I agree with you there.
That should have been given a real fair hearing and it was not. In fact, I think some members of Congress just said that it's not on the table this year. And single payer should have been offered up as a possible solution because what they wound up with is negotiating from the middle with members of Congress who are clearly aligned with the health insurance industry and other special interests. So, I think that was a strategic mistake. Plus, I think that Americans just don't really understand the merits of the single payer system. Even after something is ultimately passed - and hopefully something will be passed that is helpful - I'd like to encourage the advocates to stay in there, keep fighting for it, and regroup and look to the future because I think it's something that we'll have to consider, probably in the near future rather than the distant future.

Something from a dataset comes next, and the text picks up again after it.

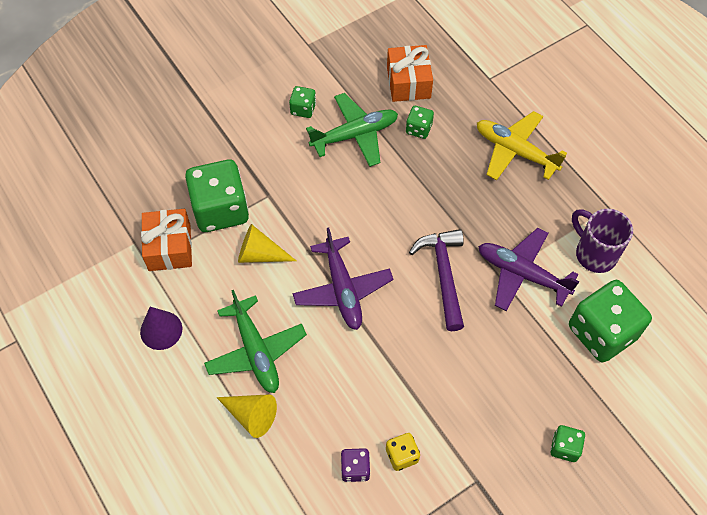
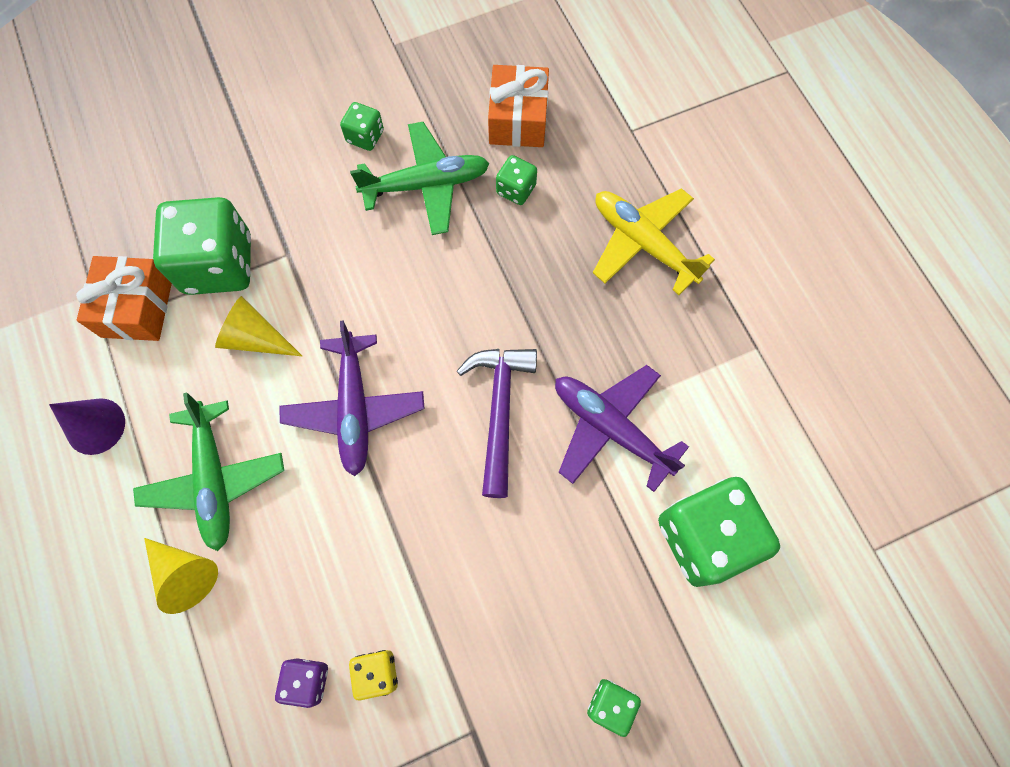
camera: 10 degrees right, 10 degrees up
(594, 254) = (721, 415): purple mug -> none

To go along with what you said about Congress not really considering single payer, at the Senate Roundtable discussion that Sen. Max Baucus chaired earlier this year, there were physicians who stood up in the hall and mentioned single-payer in a respectful tone and eight of them were escorted one by one out of the hall and arrested. So, Baucus and Co. certainly weren't even open to the mere mention of single-payer and it certainly was never on the table.
You're right and that was a time that I remember. I wasn't there. But it was just incredible to me that the Chairman of the Senate Finance Committee, a Democrat, would take that kind of action and just shut down debate and not even talk about single payer. It's just a tragedy.
Let's go at this from another angle. With so much lobbying and large scale campaign contributions coming from the health care industry, do you think that Congress can produce meaningful reform?
I'm hopeful that reform will be meaningful. I don't think it will be the ultimate solution to what we really need. But hopefully it will be something that is helpful. A lot of the practices that the insurance industry engages in should be unlawful, should be made illegal such as using pre-existing conditions to exclude people from coverage or to drop people from coverage. And we do need to have a public insurance option to compete against the insurance companies. I think that's vitally important. If we don't have a public option, then I will be very skeptical that the health care reform, if we get it, will be worthwhile. Although again, I think that some of the practices need to be made illegal. That would be a start. But without the public option it certainly won't be anything close to the kind of reform that we need.
Up until now, the industry has been very effective in marginalizing and demonizing people who criticized the present health care set-up. That is less true now, but when Michael Moore came out with his documentary "Sicko the industry had developed an effective plan to marginalize him. Could you talk about that? I think it's particularly relevant now.
It is
important now because it shows the lengths the industry will go to try to defend the current system and to
demonize anyone who challenges it. The insurance industry knew that the movie
more than likely would portray the industry in a poor light, that's just
because there's just so much to work with. We didn't know exactly know - and when I say "we I'm talking
about back when I was still
working in the industry - we didn't know exactly what he was going to be doing
because he held it very close to the vest.
So, the industry sent a spy, if you will, someone who worked in the industry, to the Cannes Film Festival in France to go to the premiere of the movie there and then to call back for a conference call in which all of us were listening in to find out exactly what the movie was all about. That gave the industry what it needed to begin developing its PR strategy to try to demonize Moore and demonize the movie.